Well that’s not completely true (nothing in dementia, or life, ever being that black and white or clear-cut). I am proud of myself for mastering my new skills. But increasingly I also feel weighed down from carrying the weight for two of us—always having to consider what Ralph needs as well as what I want.

And then there is the emotional shift in our relationship. The shift actually began in the years before his diagnosis—our marriage went through a wonderful honeymoon period about five years ago, as he became a gently more loving husband. Now he is so overtly dependent and openly grateful that I find myself a little condescending. But again, no black and white here, because I always thought that Ralph was more dependent on me than he could admit just as I was more dependent on him than I could admit, so we balanced each other.

And here’s the rub. It’s not that our balance is off now—although it often is lopsided—but that it’s different. I find myself secretly missing what I used to hate and hating what I used to miss about Ralph. But what I love about the new Ralph is that the man who used to scrutinize every decision in even more minute detail than me now doesn’t bother over-analyzing the future or the past. Instead he is learning to embrace the good moments and let go of the bad, whether mountains or mole hills.

Post script: I began this post almost a week ago. A few days ago our numbers changed and the tables needed rearranging. Ralph was suddenly the enthusiast, helping open and folding tables, figuring and re-configuring. And when we all gathered at the table last night for Christmas Eve, Ralph commanded from his usual seat, first chair on left. And a few hours ago Ralph made his usual December 25th comment: “Best Christmas ever.”

The Ever Changing New Normal

Eighteen months ago I was sitting in a six-week support group I had recently joined for caregivers when a new member walked in late, sat down and burst into tears in. She was a young woman in her late forties with a child in college and another in high school. Her husband was a former economics professor no longer able to teach due to his Early Onset Alzheimer’s. While she struggled to maintain her high pressure banking career to support their family, he spent his days in his home office playing chess on the computer and supposedly organizing his files. She tearfully described what a mess the office had become. She said he was depressed and angry and she was not sure how to go on.

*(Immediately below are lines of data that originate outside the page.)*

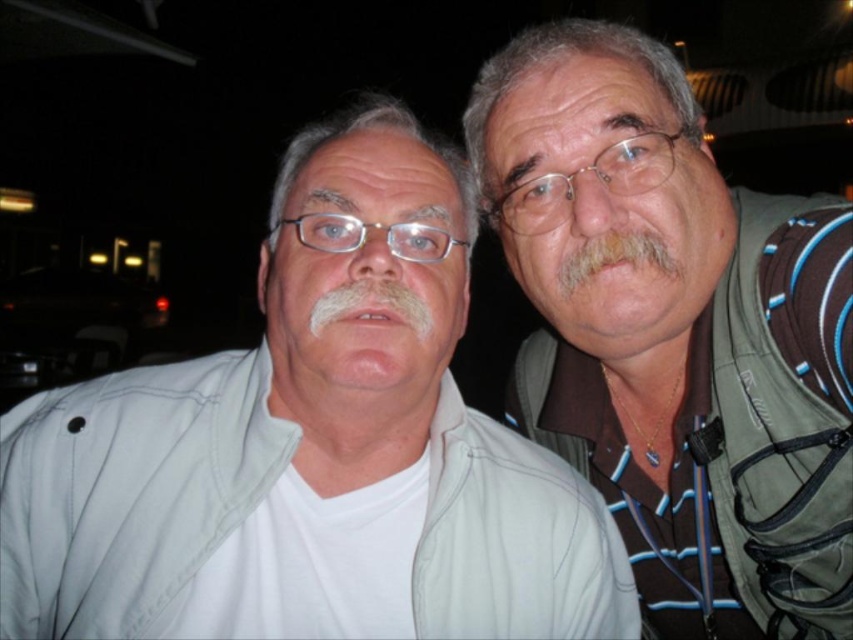
Question: Is green fabric vest at right wider than gray hair at upper right?

Choices:
 (A) yes
 (B) no

Answer: (A)

Question: Which of the following is the closest to the observer?

Choices:
 (A) (418, 321)
 (B) (584, 172)
 (C) (363, 243)

Answer: (A)

Question: Is green fabric vest at right positioned behind white fuzzy beard at center?

Choices:
 (A) no
 (B) yes

Answer: (B)

Question: Which point is closer to the camera?

Choices:
 (A) (187, 531)
 (B) (312, 307)
 (C) (341, 236)
 (D) (779, 458)

Answer: (B)

Question: Which object is farther from the camera taking this photo?

Choices:
 (A) white matte face at center
 (B) gray/soft hair at right
 (C) green fabric vest at right

Answer: (B)

Question: Can you confirm if gray hair at upper right is positioned below clear plastic glasses at upper center?

Choices:
 (A) no
 (B) yes

Answer: (B)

At the time I was full of pity and secret relief. Her husband seemed so much further along the Alzheimer’s path than Ralph. Interestingly enough, her husband was the one person Ralph genuinely liked in the care-getters group which met at the same time as our care-givers group.  Ralph complained continually about having to listen to people drone on in his group, but when givers and getters came together for a luncheon when the six weeks series ended, he made a point of going up to the former professor to shake his hand and wish him well before we left.

Flash forward to the present. On my way to the grocery store this afternoon after a morning of office work, I realized that Ralph was not at home in his usual spot on the porch or out in the field mowing, but at his barn office/painting studio where he keeps a few files, his fishing equipment, and his art supplies. Ralph has always been a talented painter and always said that once he retired he would take it up more seriously. But despite my nagging, he has not lifted a paintbrush.

Still I became briefly excited.  Now that  the weather has turned cold, sitting on the porch smoking might be less appealing, so maybe Ralph was going to buckle down and begin to paint again after all.

But no. Ralph was sitting in his messy office, smoking a cigarette  with his dog at his feet.  When I walked in and asked what he was doing, he  said he was organizing his files.